▶ **TASK TO CARRY OUT**: Reproduce verbatim the part of the data below that opens with the line containing "2026-06-30 at 12:02" and closes with the line containing "близких и профессионалов, а", including both of those lines.

▶ **STUDY MATERIAL**:
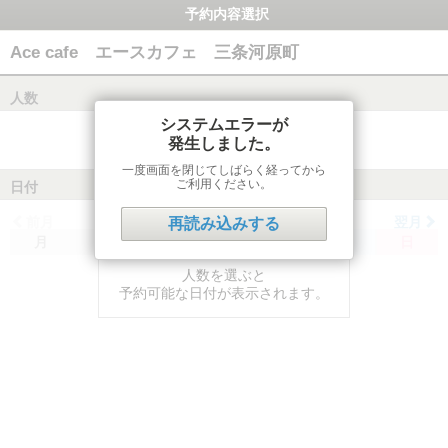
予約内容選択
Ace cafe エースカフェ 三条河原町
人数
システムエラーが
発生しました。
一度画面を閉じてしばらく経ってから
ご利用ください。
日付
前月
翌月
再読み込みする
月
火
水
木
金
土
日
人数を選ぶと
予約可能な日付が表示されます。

...

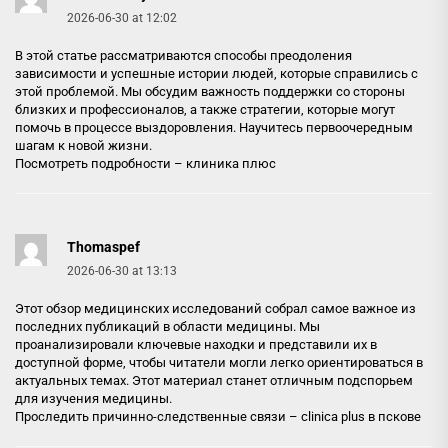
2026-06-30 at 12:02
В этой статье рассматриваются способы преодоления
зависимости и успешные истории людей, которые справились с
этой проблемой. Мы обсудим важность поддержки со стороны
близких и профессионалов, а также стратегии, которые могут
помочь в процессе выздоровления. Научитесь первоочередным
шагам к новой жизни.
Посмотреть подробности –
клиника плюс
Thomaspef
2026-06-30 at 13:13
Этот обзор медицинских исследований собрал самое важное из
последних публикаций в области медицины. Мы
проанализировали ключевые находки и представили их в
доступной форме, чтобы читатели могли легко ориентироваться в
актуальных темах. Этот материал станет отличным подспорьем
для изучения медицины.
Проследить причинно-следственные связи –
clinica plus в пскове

==

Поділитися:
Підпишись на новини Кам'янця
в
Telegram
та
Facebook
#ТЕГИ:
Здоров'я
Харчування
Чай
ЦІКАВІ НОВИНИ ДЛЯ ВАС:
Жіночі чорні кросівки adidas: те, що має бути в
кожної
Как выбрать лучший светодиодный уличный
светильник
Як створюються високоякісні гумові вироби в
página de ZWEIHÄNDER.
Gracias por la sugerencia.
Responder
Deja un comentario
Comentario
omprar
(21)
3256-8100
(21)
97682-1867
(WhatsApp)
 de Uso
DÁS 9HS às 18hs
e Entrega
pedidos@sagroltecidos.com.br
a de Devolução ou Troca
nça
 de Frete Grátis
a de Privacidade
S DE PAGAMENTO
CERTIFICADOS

▶ **EXPECTED ANSWER**:
2026-06-30 at 12:02
В этой статье рассматриваются способы преодоления
зависимости и успешные истории людей, которые справились с
этой проблемой. Мы обсудим важность поддержки со стороны
близких и профессионалов, а также стратегии, которые могут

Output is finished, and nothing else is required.